■ **Set task A**:
From the passage about Hamas's external leadership, extract the words starting at "Hamas, like the" and ending at "gained any traction.".
■ **Set task B**:
Continue the passage about Hamas's external leadership from the point where it stops.

■ **Text extract**:
========

After leaving Damascus, Hamas' external leadership was scattered among several Arab capitals, including Cairo, Doha, Beirut, and Amman—where, for the most part, it remains today.
But those relocations should change, says Rashid Ghannouchi, leader of Tunisia's ruling Islamist party, Al-Nahda. In an interview with the Lebanese Arabic-language news site, ElNashra, on Monday, Ghannouchi declared his support for Islamic control of "Holy Jerusalem and to the efforts to liberate it."
To that end, he "does not oppose Hamas opening an office in Tunisia."
Hamas, like the PIJ, grew out of Egypt's Muslim Brotherhood as an Islamicly-oriented Palestinian nationalist organization aimed at destroying Israel. Both groups are designated as Foreign Terrorist Organizations by the U.S. State Department and tend to draw on the same Palestinian base for support. In January, Agence France-Presse reported that there were talks about attempting to merge the two groups, long at odds with each other over political participation and diplomatic dialogue with Israel. It doesn't appear that the talks gained any traction.

========

Lines of data

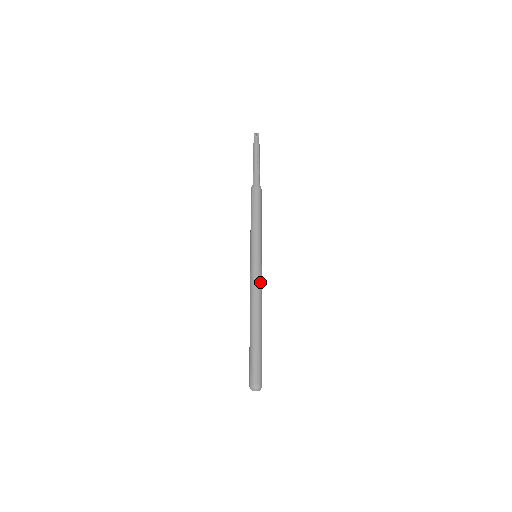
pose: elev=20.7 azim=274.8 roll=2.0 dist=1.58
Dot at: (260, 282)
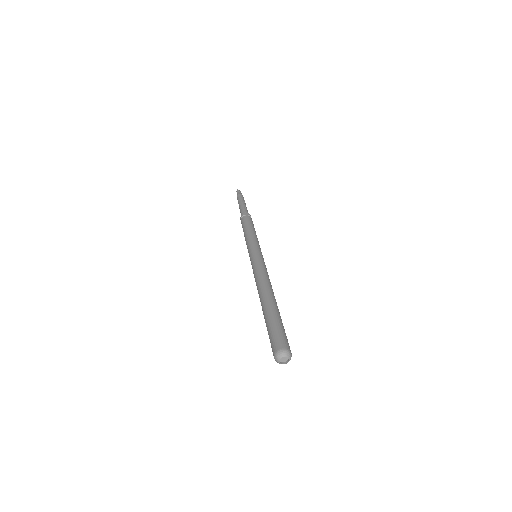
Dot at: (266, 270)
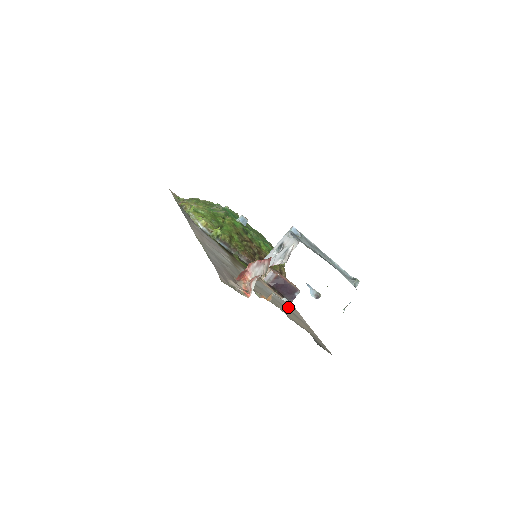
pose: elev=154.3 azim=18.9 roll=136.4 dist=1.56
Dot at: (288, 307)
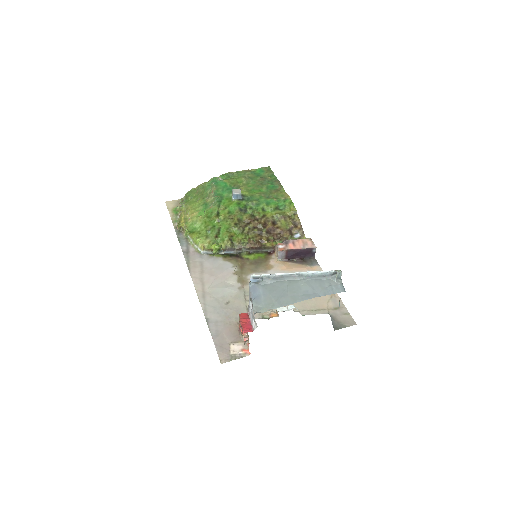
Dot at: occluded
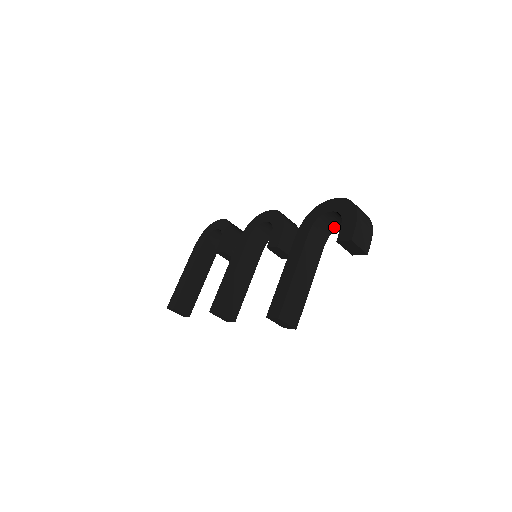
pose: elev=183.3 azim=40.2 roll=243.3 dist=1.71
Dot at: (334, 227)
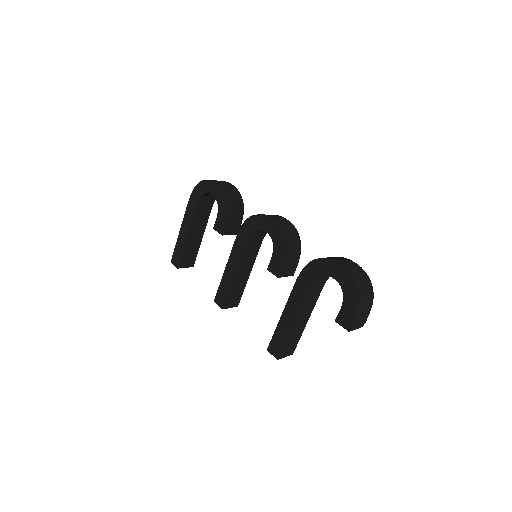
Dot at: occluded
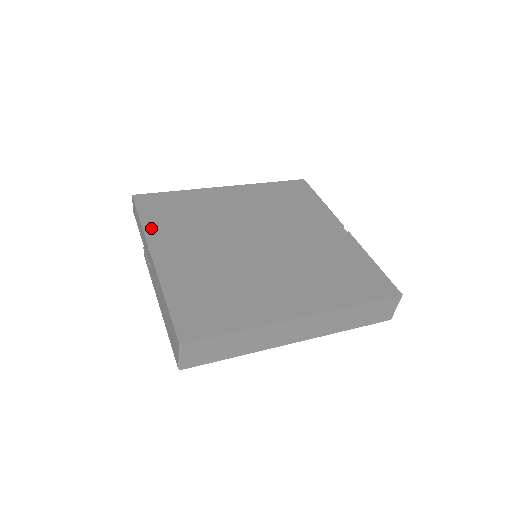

========

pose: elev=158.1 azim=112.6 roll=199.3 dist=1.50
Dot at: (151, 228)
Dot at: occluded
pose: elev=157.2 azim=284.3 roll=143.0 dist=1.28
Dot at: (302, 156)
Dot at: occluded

========

■ **Expected answer A**:
Hamas, like the PIJ, grew out of Egypt's Muslim Brotherhood as an Islamicly-oriented Palestinian nationalist organization aimed at destroying Israel. Both groups are designated as Foreign Terrorist Organizations by the U.S. State Department and tend to draw on the same Palestinian base for support. In January, Agence France-Presse reported that there were talks about attempting to merge the two groups, long at odds with each other over political participation and diplomatic dialogue with Israel. It doesn't appear that the talks gained any traction.

■ **Expected answer B**:
In recent months, acting on a sense of openness and freedom that was non-existent under former Egyptian strongman Hosni Mubarak, PIJ and Hamas have moved closer to their roots—actively rekindling relationships with the now-mainstream Egyptian Brotherhood and its popularly-elected native son, President Mohamed Morsi. It remains to be seen whether these talks will lead to any substantive action by the Morsi-led Egyptian government on behalf of the Brotherhood's Palestinian offshoots.